In Fig. 2, we depict the evolution of $ f\sigma_8 $ with respect to the redshift. The blue, orange, and green lines correspond to the power-law models with $ n=1/2 $, $ n=1 $, and ΛCDM models, respectively. Clearly, the value of $ f\sigma_8 $ for $ n=1/2 $ and $ n=1 $ is almost the same for lower redshift, both of which are less than that of ΛCDM model. This indicates that the power-law models of the EMSG theory predicts the slower growth rate of matter fields. For larger values of the redshift, the evolution of the $ f\sigma_8 $ for $ n=1/2 $ decreases slower than that for $ n=1 $ and ΛCDM models. Thus, more observations are required to favor one of them.

Figure 2.  (color online) Evolution of the $ f\sigma_8 $ as a function of redshift z. Here, the observational data are also shown.
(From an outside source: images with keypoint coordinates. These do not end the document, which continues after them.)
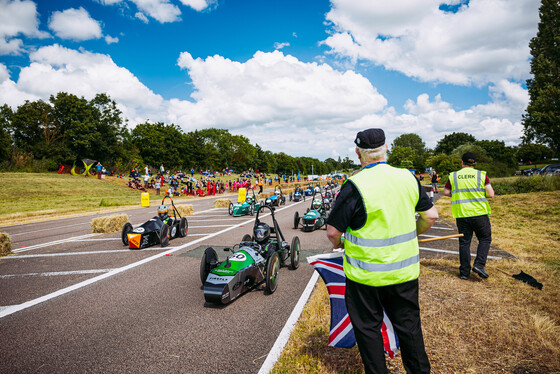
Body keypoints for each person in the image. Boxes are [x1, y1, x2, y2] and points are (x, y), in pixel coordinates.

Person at [326, 128, 438, 374]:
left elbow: (333, 232)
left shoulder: (354, 185)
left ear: (358, 153)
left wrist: (342, 245)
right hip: (404, 273)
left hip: (365, 278)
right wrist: (412, 233)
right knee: (409, 327)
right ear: (386, 148)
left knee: (368, 329)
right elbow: (431, 216)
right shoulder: (408, 178)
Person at [443, 152, 494, 280]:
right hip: (479, 213)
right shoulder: (481, 175)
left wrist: (457, 194)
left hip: (462, 214)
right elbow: (491, 194)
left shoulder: (453, 176)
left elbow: (446, 192)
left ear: (462, 162)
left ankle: (464, 273)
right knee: (485, 238)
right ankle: (479, 264)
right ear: (474, 163)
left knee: (464, 242)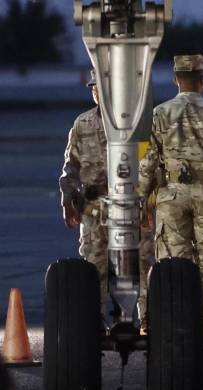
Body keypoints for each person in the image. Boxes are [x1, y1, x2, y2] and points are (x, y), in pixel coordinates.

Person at [138, 55, 203, 361]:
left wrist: (143, 201)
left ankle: (177, 335)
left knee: (172, 267)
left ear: (174, 79)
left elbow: (147, 162)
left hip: (170, 195)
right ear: (202, 77)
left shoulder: (159, 114)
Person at [59, 70, 154, 328]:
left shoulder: (136, 122)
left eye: (102, 87)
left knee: (143, 263)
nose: (96, 92)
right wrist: (67, 196)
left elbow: (152, 163)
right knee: (93, 265)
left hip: (131, 204)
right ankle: (94, 321)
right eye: (94, 87)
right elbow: (71, 166)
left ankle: (147, 317)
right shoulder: (82, 124)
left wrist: (149, 202)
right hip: (94, 208)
Finally, we must make some critical clarifications. In this paper, the RSD data we used are real observational data, but the GW data are simulated. The RSD data are entirely incapable of constraining the Hubble constant, resulting in a clear parameter degeneracy within the parameter space. The GW data can measure the Hubble constant very well. Therefore, when the RSD data are combined with the GW data, the original degeneracy is broken, and the improvement in parameter constraints is very significant. Because the GW data are simulated, the central values of the cosmological parameters are fixed in the simulation; thus, in our final joint fit results, the significance of the central values is not particularly great, and the most meaningful result is the range of errors. Our work aims to demonstrate is this point: future GW observations, if combined with RSD observations to constrain EMSG theory, can significantly enhance the precision of cosmological parameter constraints.
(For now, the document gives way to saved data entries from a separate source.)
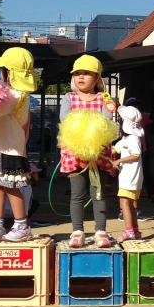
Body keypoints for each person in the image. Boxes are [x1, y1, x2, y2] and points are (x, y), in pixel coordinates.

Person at [59, 54, 113, 248]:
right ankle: (77, 231)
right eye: (77, 74)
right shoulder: (69, 97)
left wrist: (94, 141)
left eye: (87, 73)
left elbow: (108, 121)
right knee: (77, 194)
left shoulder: (104, 98)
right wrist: (83, 138)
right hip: (75, 152)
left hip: (99, 153)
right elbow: (65, 121)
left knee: (98, 193)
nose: (81, 77)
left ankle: (101, 231)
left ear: (98, 77)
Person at [0, 47, 35, 243]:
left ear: (10, 72)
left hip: (11, 149)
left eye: (2, 69)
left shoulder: (16, 95)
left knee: (12, 186)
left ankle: (21, 225)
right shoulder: (11, 93)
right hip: (0, 147)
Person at [113, 105, 145, 242]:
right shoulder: (125, 140)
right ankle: (135, 230)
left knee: (124, 204)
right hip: (130, 177)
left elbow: (136, 155)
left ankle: (129, 232)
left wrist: (119, 161)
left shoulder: (133, 139)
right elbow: (114, 149)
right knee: (131, 204)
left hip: (130, 177)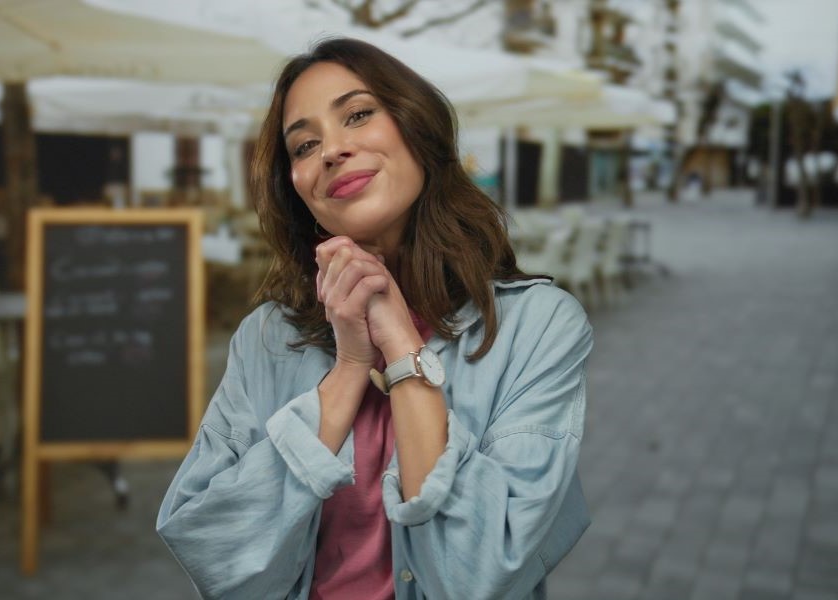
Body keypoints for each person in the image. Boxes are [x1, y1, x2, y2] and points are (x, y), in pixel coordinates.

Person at [157, 37, 593, 600]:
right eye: (305, 145)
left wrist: (402, 348)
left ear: (418, 129)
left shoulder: (538, 327)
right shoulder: (266, 338)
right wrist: (348, 370)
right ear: (298, 190)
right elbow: (216, 555)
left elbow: (481, 573)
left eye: (358, 115)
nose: (331, 151)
In this paper, we have developed the theory of the linear cosmological perturbations for the energy momentum squared tensor gravity theory. We focus on the scalar and tensor modes becaue the vector mode decays rapidly with the cosmological expansion. For the tensor perturbation, we show that the propagation speed of gravitational wave is the same as the light, which agrees with the recent multimessenger measurements. Regarding scalar perturbation, our focus has been exclusively on the sub-horizon limit. This approach aims to elucidate the equations governing the linear formation of cosmological structures, essential for assessing these theories against existing cosmological precision data. Notably, these equations have been absent in the existing literature, and our investigation seeks to fill this gap.
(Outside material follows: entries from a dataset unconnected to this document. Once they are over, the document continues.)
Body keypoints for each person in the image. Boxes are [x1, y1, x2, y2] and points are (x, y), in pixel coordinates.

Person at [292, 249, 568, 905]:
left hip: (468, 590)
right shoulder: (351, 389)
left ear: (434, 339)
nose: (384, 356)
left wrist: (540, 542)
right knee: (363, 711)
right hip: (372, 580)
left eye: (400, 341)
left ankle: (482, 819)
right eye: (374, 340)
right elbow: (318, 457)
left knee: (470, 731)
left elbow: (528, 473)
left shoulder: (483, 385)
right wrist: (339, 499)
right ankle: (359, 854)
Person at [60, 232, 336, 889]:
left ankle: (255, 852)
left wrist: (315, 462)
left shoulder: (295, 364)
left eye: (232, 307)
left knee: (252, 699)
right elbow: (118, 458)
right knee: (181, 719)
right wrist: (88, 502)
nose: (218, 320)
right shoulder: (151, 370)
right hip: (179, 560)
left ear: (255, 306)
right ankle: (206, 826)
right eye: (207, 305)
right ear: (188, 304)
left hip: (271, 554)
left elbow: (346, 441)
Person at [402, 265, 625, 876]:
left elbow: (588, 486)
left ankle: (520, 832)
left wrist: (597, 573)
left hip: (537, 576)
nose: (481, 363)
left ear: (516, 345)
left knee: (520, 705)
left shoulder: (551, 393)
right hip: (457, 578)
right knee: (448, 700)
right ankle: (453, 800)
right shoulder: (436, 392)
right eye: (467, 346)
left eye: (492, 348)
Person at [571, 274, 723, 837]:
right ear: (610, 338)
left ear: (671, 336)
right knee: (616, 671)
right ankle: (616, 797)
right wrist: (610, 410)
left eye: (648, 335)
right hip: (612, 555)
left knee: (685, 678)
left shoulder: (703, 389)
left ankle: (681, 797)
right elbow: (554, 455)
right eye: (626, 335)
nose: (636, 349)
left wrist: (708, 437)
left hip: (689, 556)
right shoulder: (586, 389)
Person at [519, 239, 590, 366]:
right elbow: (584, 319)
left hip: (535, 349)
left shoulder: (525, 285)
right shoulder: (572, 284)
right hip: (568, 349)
Subsequently, by utilizing the simulated data generated by the third-generation GW detector, i.e., the Einstein Telescope, we explore the constraining capabilities of GW events on the EMSG theory. We focus on two specific pow-law models, serving as significant viable models for cosmology. Our findings demonstrate that the sensitivity achievable by the ET detector or a comparable third-generation interferometer is sufficient to enhance the current parameter estimates within the EMSG theory. Moreover, we also explore the constraining capabilities of the growth of matter density perturbation with the RSD datasets. Owing to the non-conservative nature of the theory, the evolution equation for the matter density perturbation undergoes modification within these models. We find that the RSD datasets alone may not offer the constraints comparable to the GW observations. However, when combined with the standard sirens, the precision of the constraint is largely imporved because the degeneracies among parameters are mitigated. Although the ΛCDM model (corresponding to $ \eta_t=0 $ or $ \Omega_Q=0 $) still falls within a $ 68.3\% $ confidence level, the nonvanishing of these two modified gravitational parameters indicates that the ΛCDM model might not be the most favored cosmological model according to the current observations. The plot of $ f\sigma_8 $ demonstrates that, for lower redshifts where the data availability is higher, the pow-law models of the EMSG theory predicts a slower growth rate of matter fields. For larger redshifts, the evolution of $ f\sigma_8 $ for the pow-law models decreases slower than the prediction of the ΛCDM model. Thus, more observations would be required to favor one of them.